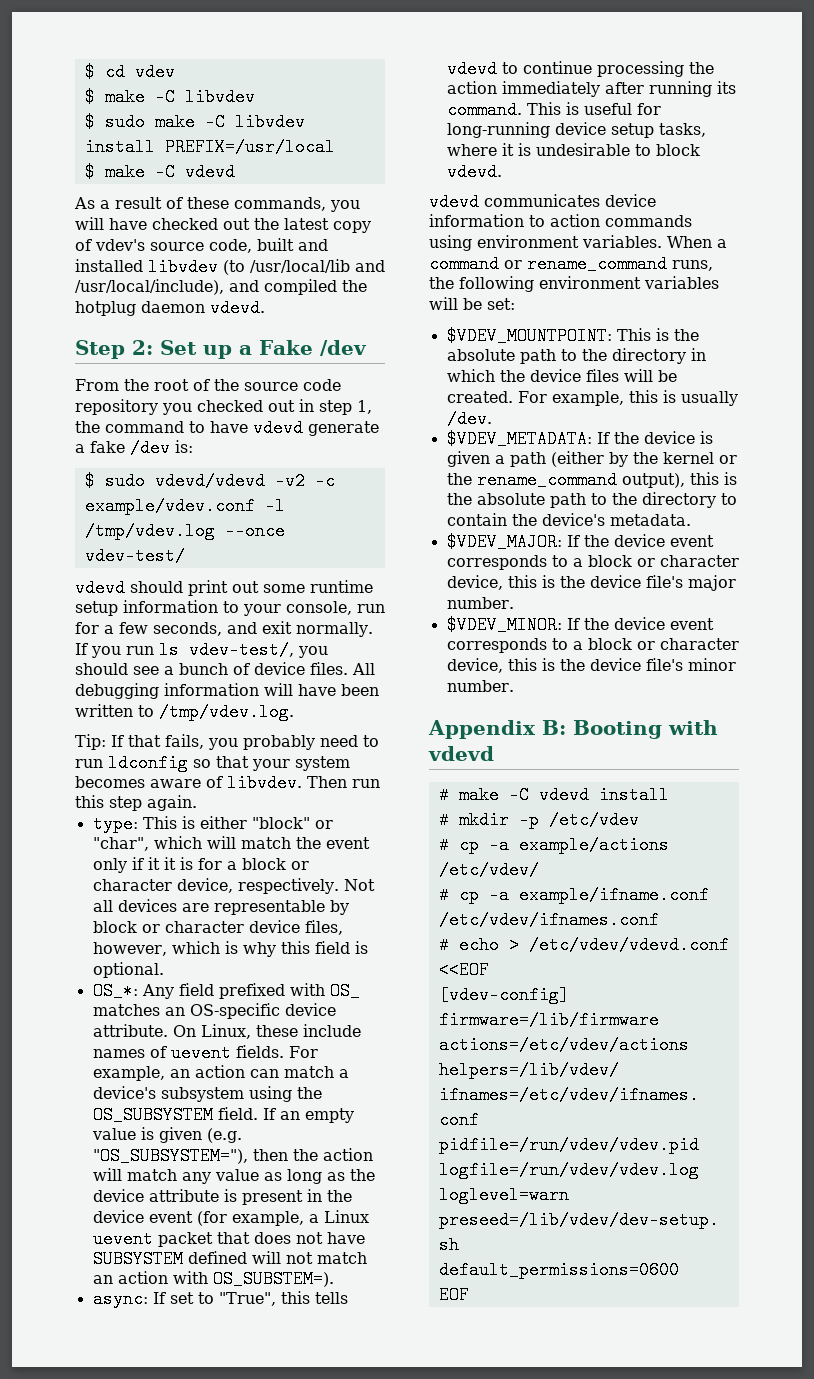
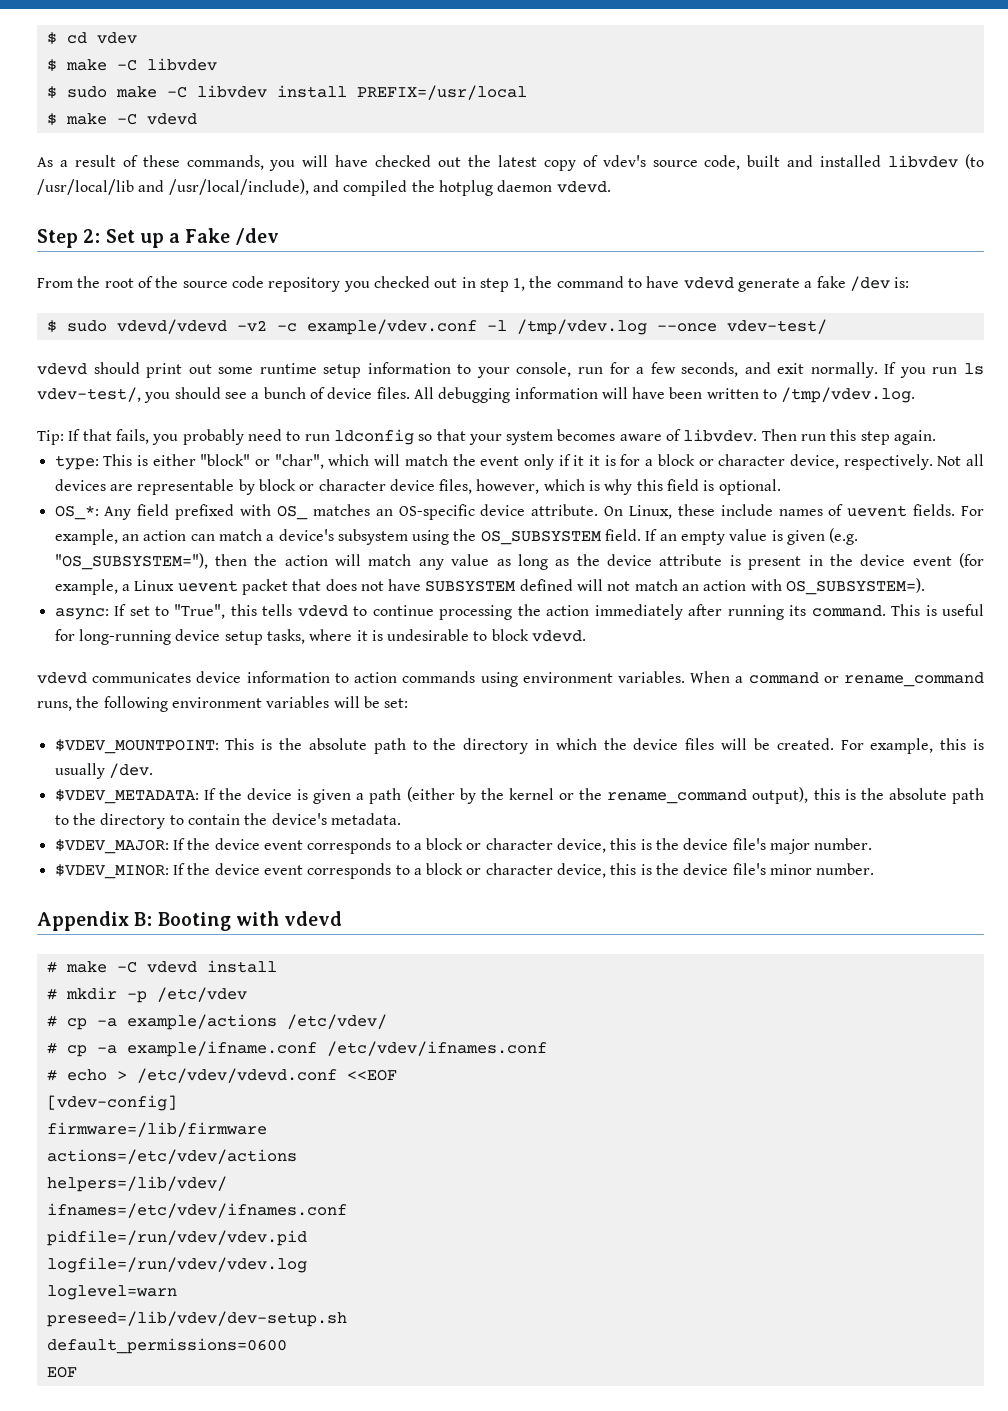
[212,1270,334,1288] OS_SUBSTEM=). -> [786,578,926,595] OS_SUBSYSTEM=).

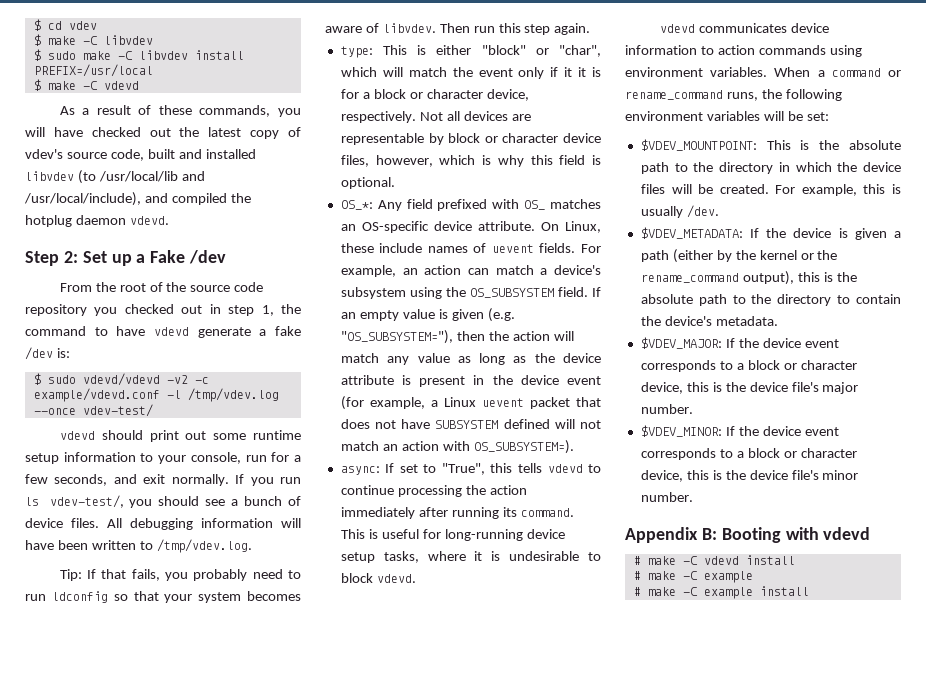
[306,319,477,335] example/vdev.conf -> [33,388,160,402] example/vdevd.conf
[65,987,247,1003] [46,1014,387,1030] [46,1041,547,1057] [46,1068,397,1083] [46,1095,177,1111] [46,1122,267,1137] [46,1149,297,1164] [46,1176,227,1192] [46,1203,347,1218] [46,1230,307,1246] [46,1257,307,1273] [46,1285,177,1300] [46,1311,347,1327] [46,1338,287,1354] [46,1366,77,1378] mkdir -p /etc/vdev // # cp -a example/actions /etc/vdev/ // # cp -a example/ifname.conf /etc/vdev/ifnames.conf // # echo > /etc/vdev/vdevd.conf <<EOF // [vdev-config] // firmware=/lib/firmware // actions=/etc/vdev/actions // helpers=/lib/vdev/ // ifnames=/etc/vdev/ifnames.conf // pidfile=/run/vdev/vdev.pid // logfile=/run/vdev/vdev.log // loglevel=warn // preseed=/lib/vdev/dev-setup.sh // default_permissions=0600 // EOF -> [647,571,753,583] [633,586,809,599] make -C example // # make -C example install

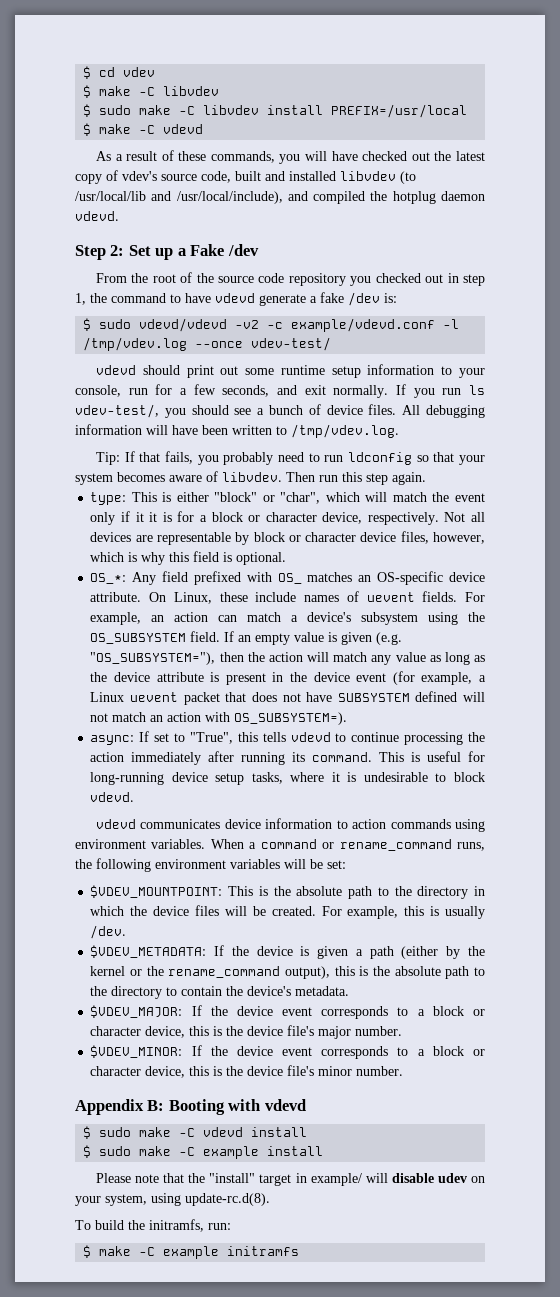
[633,556,641,565] # -> [83,1126,132,1139] $ sudo
[633,571,753,583] [633,587,641,596] # make -C example // # -> [83,1145,132,1158] $ sudo
(809, 591) none -> [95,1173,485,1186] [75,1193,270,1206] [75,1219,231,1232] [83,1245,300,1259] // Please note that the "install" target in example/ will disable udev on your system, using update-rc.d(8). // To build the initramfs, run: // $ make -C example initramfs

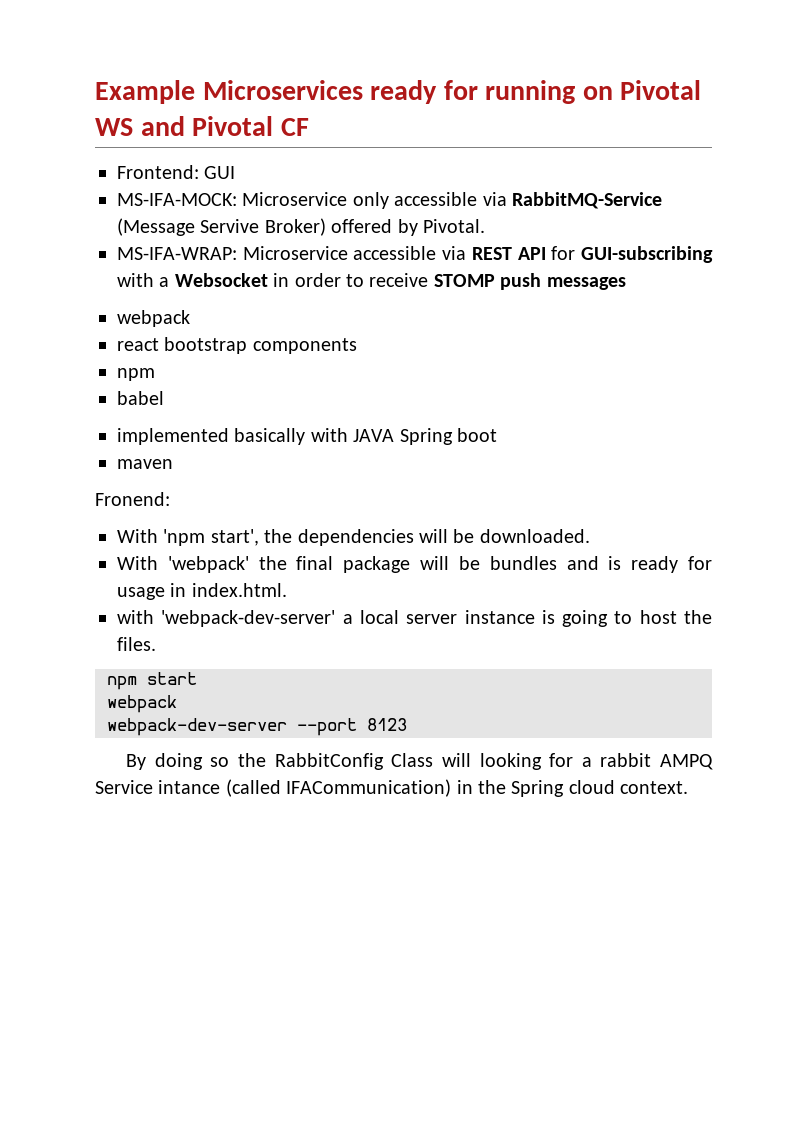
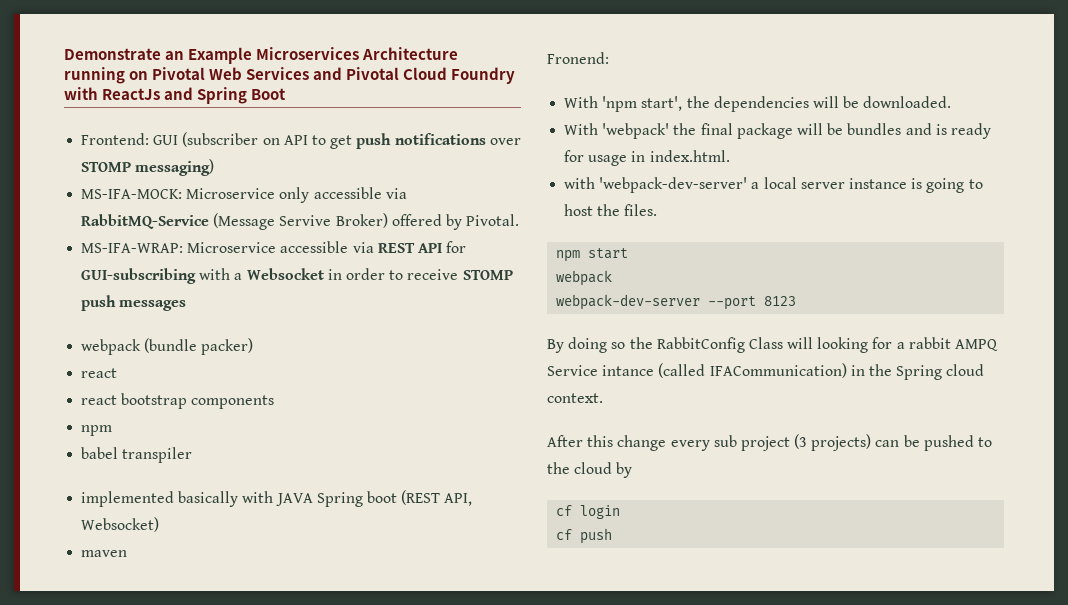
[95,80,702,104] [95,116,309,136] [117,165,236,179] Example Microservices ready for running on Pivotal WS and Pivotal CF // Frontend: GUI -> [64,47,459,64] [64,67,516,84] [64,87,287,104] [81,132,521,149] [81,159,215,176] Demonstrate an Example Microservices Architecture running on Pivotal Web Services and Pivotal Cloud Foundry with ReactJs and Spring Boot // Frontend: GUI (subscriber on API to get push notifications over STOMP messaging)
(190, 318) none -> [144,338,254,355] [81,368,118,378] (bundle packer) // react
(164, 398) none -> [122,447,193,463] transpiler
(497, 435) none -> [401,490,473,506] [81,517,160,532] (REST API, Websocket)
(689, 787) none -> [547,434,993,451] [547,462,633,478] [556,505,621,519] [556,528,613,544] // After this change every sub project (3 projects) can be pushed to the cloud by // cf login // cf push

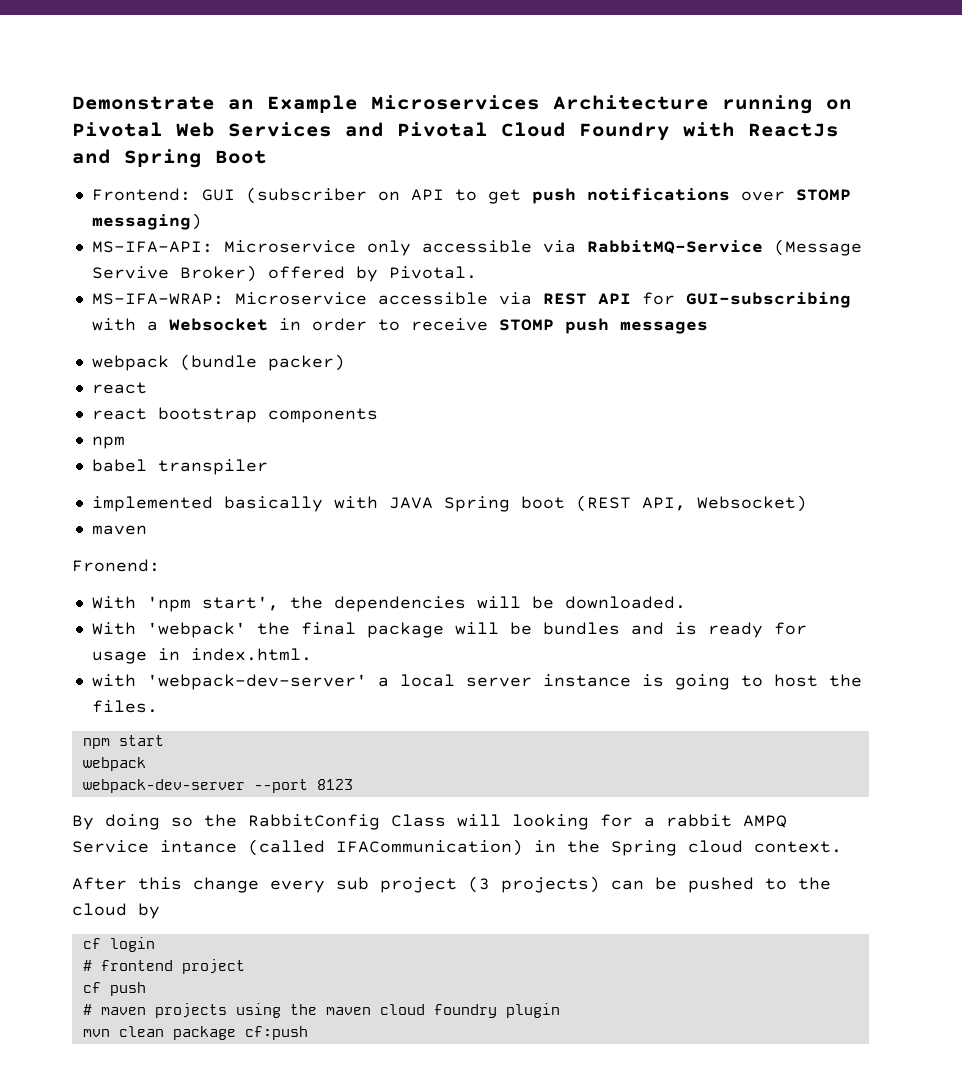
[81,189,183,199] MS-IFA-MOCK: -> [91,241,213,253] MS-IFA-API:
(621, 512) none -> [82,959,245,974] // # frontend project
(613, 536) none -> [82,1003,560,1018] [82,1026,308,1040] // # maven projects using the maven cloud foundry plugin // mvn clean package cf:push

» Exercise objective
Please return only the lines running from the line with "(164, 398) none" to the final line of the data, both included, exactly and without any pictures.

» Answer for the task
(164, 398) none -> [122,447,193,463] transpiler
(497, 435) none -> [401,490,473,506] [81,517,160,532] (REST API, Websocket)
(689, 787) none -> [547,434,993,451] [547,462,633,478] [556,505,621,519] [556,528,613,544] // After this change every sub project (3 projects) can be pushed to the cloud by // cf login // cf push

[81,189,183,199] MS-IFA-MOCK: -> [91,241,213,253] MS-IFA-API:
(621, 512) none -> [82,959,245,974] // # frontend project
(613, 536) none -> [82,1003,560,1018] [82,1026,308,1040] // # maven projects using the maven cloud foundry plugin // mvn clean package cf:push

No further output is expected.